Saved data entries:
※ ※ ※
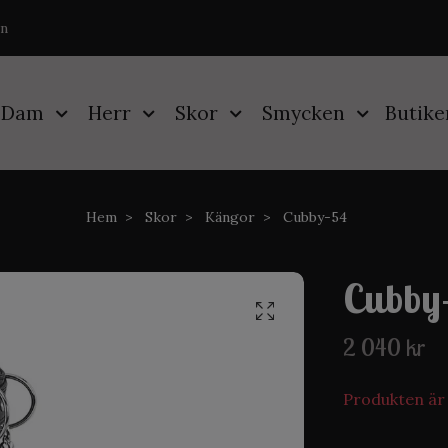
on
Dam
Herr
Skor
Smycken
Butike
Hem
Skor
Kängor
Cubby-54
Cubby
2 040 kr
Produkten är ty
※ ※ ※
WORK TO COMPLETE:
When you repeat the lines above, keep them exact and leave out each image they contain.

ANSWER TO THIS TASK:
on
Dam
Herr
Skor
Smycken
Butike
Hem
Skor
Kängor
Cubby-54
Cubby
2 040 kr
Produkten är ty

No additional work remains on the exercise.